Many people I speak to are either cynical or feeling despondent about the future. It’s clear that evil will triumph over good if we’re complacent. Everyone needs to get involved, from workers, teachers, seniors and veterans to people of all colors, stripes and parties — progressives and others from the left and right who are alienated from the current political system.
One thing’s for sure. This is the worst economic downturn since the Great Depression. If the working/middle class are to be saved, we need to create millions of good-paying jobs by retraining and education, by rebuilding our crumbling infrastructure and transforming our energy system away from fossil fuels through sustainable energy solutions. We’ve lost millions of jobs through unfair trade practices — one million through NAFTA and 2 million with China. We need to export products not jobs. Close to 25 million Americans cannot find work. They’re either unemployed or underemployed. If they had a job, they could support their families, pay their fair share of taxes and invest in their local communities.
What else do we need to turn things around? We need to reverse the warming of our planet. If we got out of Iraq and Afghanistan, taxed the rich and corporations at a fair rate and transformed our trade policies, we could begin to pay off our national deficit and eventually eat into the national debt. At the same time, we need to finance political campaigns with public funds. Otherwise, the good old boys network will continue and our country will continue to decline. Why not add on term limits for politicians as a bonus.
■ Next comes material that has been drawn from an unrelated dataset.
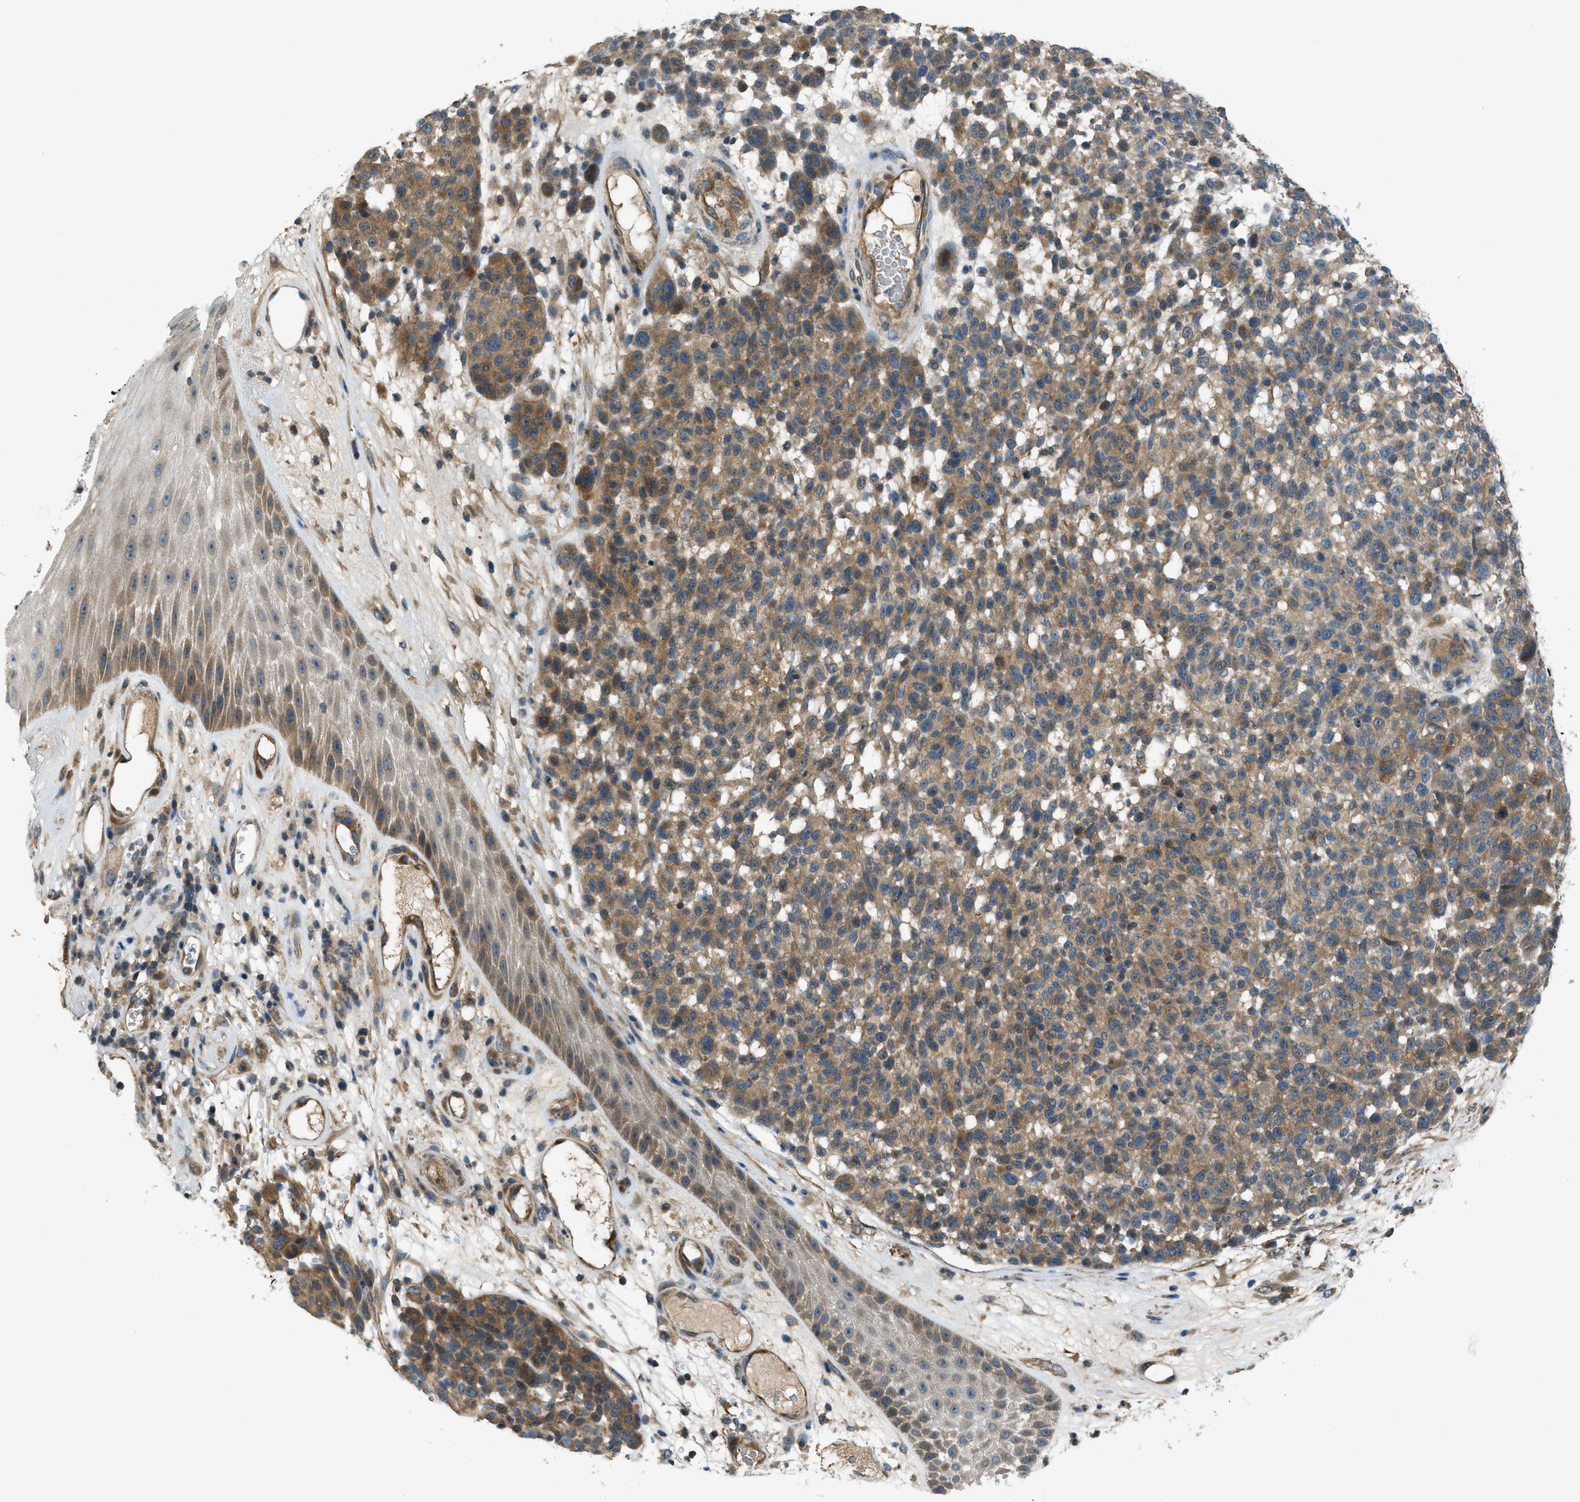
{"staining": {"intensity": "moderate", "quantity": ">75%", "location": "cytoplasmic/membranous"}, "tissue": "melanoma", "cell_type": "Tumor cells", "image_type": "cancer", "snomed": [{"axis": "morphology", "description": "Malignant melanoma, NOS"}, {"axis": "topography", "description": "Skin"}], "caption": "This is an image of IHC staining of malignant melanoma, which shows moderate positivity in the cytoplasmic/membranous of tumor cells.", "gene": "VEZT", "patient": {"sex": "male", "age": 59}}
Labor Day has passed and the people need to protest — not take part in a parade. Let’s begin the movement for The New Party in Burlington and have it spread as a grassroots movement from small cities and towns to the larger urban areas — through social networking.
This land is your land.
P.S. The song “We Shall Overcome” was found in a file cabinet at Highlander Center by the wife of Miles Horton. Can’t remember her name. It was an old labor song. Some of the words were changed and Pete Seeger made it famous.